### [WORK ORDER 1]
Answer these questions about the data testing text:
(a) What simple tool does it name for comparing exported data files?
(b) According to it, data testing is about trust rather than what?
(c) Who inspects every ship before it sails in its comparison?

### [DOCUMENT EXTRACT]
If I can, I use a full SQL EXCEPT or MINUS between tables:

-- Show rows in source not in target

SELECT * FROM source_db.customers

MINUS

SELECT * FROM target_db.customers;

 

-- And vice versa

SELECT * FROM target_db.customers

MINUS

SELECT * FROM source_db.customers;

 

When that’s not possible (like when systems use different tech), I export the data, and compare the data files in simple tools like Notepad++. If the data is way too big, try going into Python and compare there. 

 

Bad migrations are silent killers. They might not crash anything, but they’ll eat trust slowly over time. That’s why we treat every migration like an audit: nothing leaves the dock without being checked.

 

Why Data Testing Matters

 

Data testing isn’t about perfection, it’s about trust. A small mistake today can snowball into broken dashboards, bad decisions, or lost credibility tomorrow. By putting checks in place  before, during, and after each step. We keep the data journey safe, reliable, and traceable.

It’s the foundation everything else rests on. Like a harbor master who inspects every ship before it sails, we make sure our data is ready for what comes next. And when we do it right, no one notices, because everything just works.

So, next time a dashboard looks off, or a migration is coming up, think like the data docks: Check the names. Check the labels. Count the crates. Test the transformations. And above all, never let a mystery box sneak through.

 

Keep your data clean.

Text data extracted from the page:
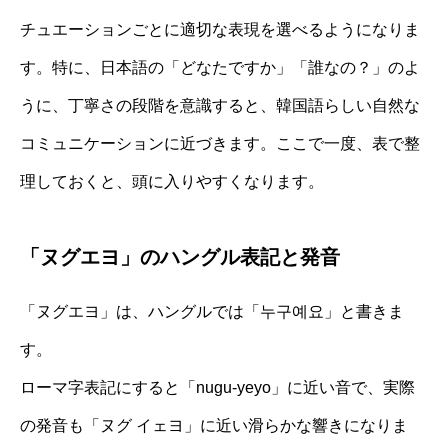
チュエーションごとに適切な表現を選べるようになりま
す。特に、日本語の「どなたですか」「誰なの？」のよ
うに、丁寧さの段階を意識すると、韓国語らしい自然な
コミュニケーションに近づきます。ここで一度、表で整
理しておくと、頭に入りやすくなります。
「ヌグエヨ」のハングル表記と発音
「ヌグエヨ」は、ハングルでは「누구예요」と書きま
す。
ローマ字表記にすると「nugu-yeyo」に近い音で、実際
の発音も「ヌグ イェヨ」に近い滑らかな響きになりま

### [WORK ORDER 2]
Recast the lines of the listing as a JSON list of strings, one string per line and with blank lines left out. Omit the picture.

### [ANSWER BOX 1]
(a) Notepad++
(b) Perfection
(c) A harbor master

### [ANSWER BOX 2]
[
  "チュエーションごとに適切な表現を選べるようになりま",
  "す。特に、日本語の「どなたですか」「誰なの？」のよ",
  "うに、丁寧さの段階を意識すると、韓国語らしい自然な",
  "コミュニケーションに近づきます。ここで一度、表で整",
  "理しておくと、頭に入りやすくなります。",
  "「ヌグエヨ」のハングル表記と発音",
  "「ヌグエヨ」は、ハングルでは「누구예요」と書きま",
  "す。",
  "ローマ字表記にすると「nugu-yeyo」に近い音で、実際",
  "の発音も「ヌグ イェヨ」に近い滑らかな響きになりま"
]